INSTRUCTIONS TO FOLLOW: Omitting every picture, output the records below exactly, please.
----
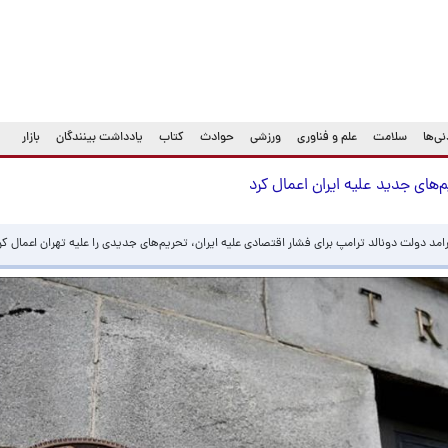
ی‌ها
سلامت
علم و فناوری
ورزشی
حوادث
کتاب
یادداشت بینندگان
بازار
‌های جدید علیه ایران اعمال کرد
کارامد دولت دونالد ترامپ برای فشار اقتصادی علیه ایران، تحریم‌های جدیدی را علیه تهران اعمال کر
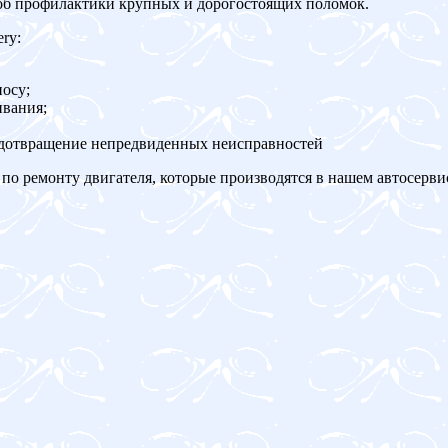
об профилактики крупных и дорогостоящих поломок.
ry:
осу;
ивания;
едотвращение непредвиденных неисправностей
по ремонту двигателя, которые производятся в нашем автосерви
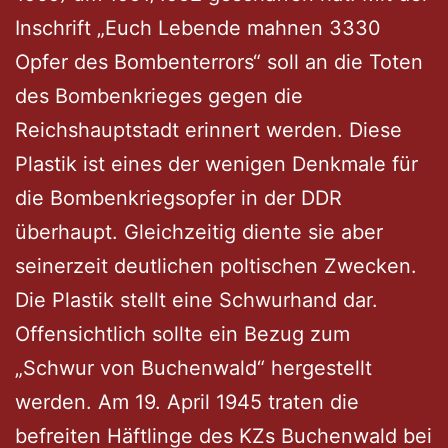
Inschrift „Euch Lebende mahnen 3330
Opfer des Bombenterrors“ soll an die Toten
des Bombenkrieges gegen die
Reichshauptstadt erinnert werden. Diese
Plastik ist eines der wenigen Denkmale für
die Bombenkriegsopfer in der DDR
überhaupt. Gleichzeitig diente sie aber
seinerzeit deutlichen poltischen Zwecken.
Die Plastik stellt eine Schwurhand dar.
Offensichtlich sollte ein Bezug zum
„Schwur von Buchenwald“ hergestellt
werden. Am 19. April 1945 traten die
befreiten Häftlinge des KZs Buchenwald bei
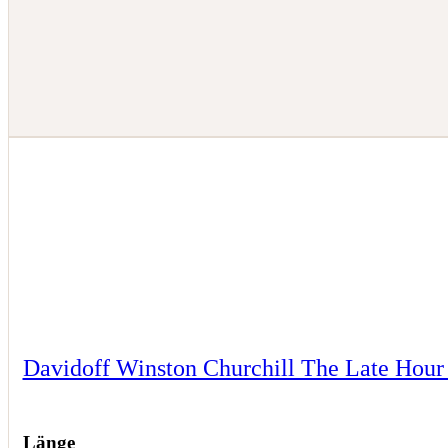
Davidoff Winston Churchill The Late Hour
Länge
----
TASK SOLUTION:
ی‌ها
سلامت
علم و فناوری
ورزشی
حوادث
کتاب
یادداشت بینندگان
بازار
‌های جدید علیه ایران اعمال کرد
کارامد دولت دونالد ترامپ برای فشار اقتصادی علیه ایران، تحریم‌های جدیدی را علیه تهران اعمال کر
об профилактики крупных и дорогостоящих поломок.
ry:
осу;
ивания;
едотвращение непредвиденных неисправностей
по ремонту двигателя, которые производятся в нашем автосерви
Inschrift „Euch Lebende mahnen 3330
Opfer des Bombenterrors“ soll an die Toten
des Bombenkrieges gegen die
Reichshauptstadt erinnert werden. Diese
Plastik ist eines der wenigen Denkmale für
die Bombenkriegsopfer in der DDR
überhaupt. Gleichzeitig diente sie aber
seinerzeit deutlichen poltischen Zwecken.
Die Plastik stellt eine Schwurhand dar.
Offensichtlich sollte ein Bezug zum
„Schwur von Buchenwald“ hergestellt
werden. Am 19. April 1945 traten die
befreiten Häftlinge des KZs Buchenwald bei
Davidoff Winston Churchill The Late Hour
Länge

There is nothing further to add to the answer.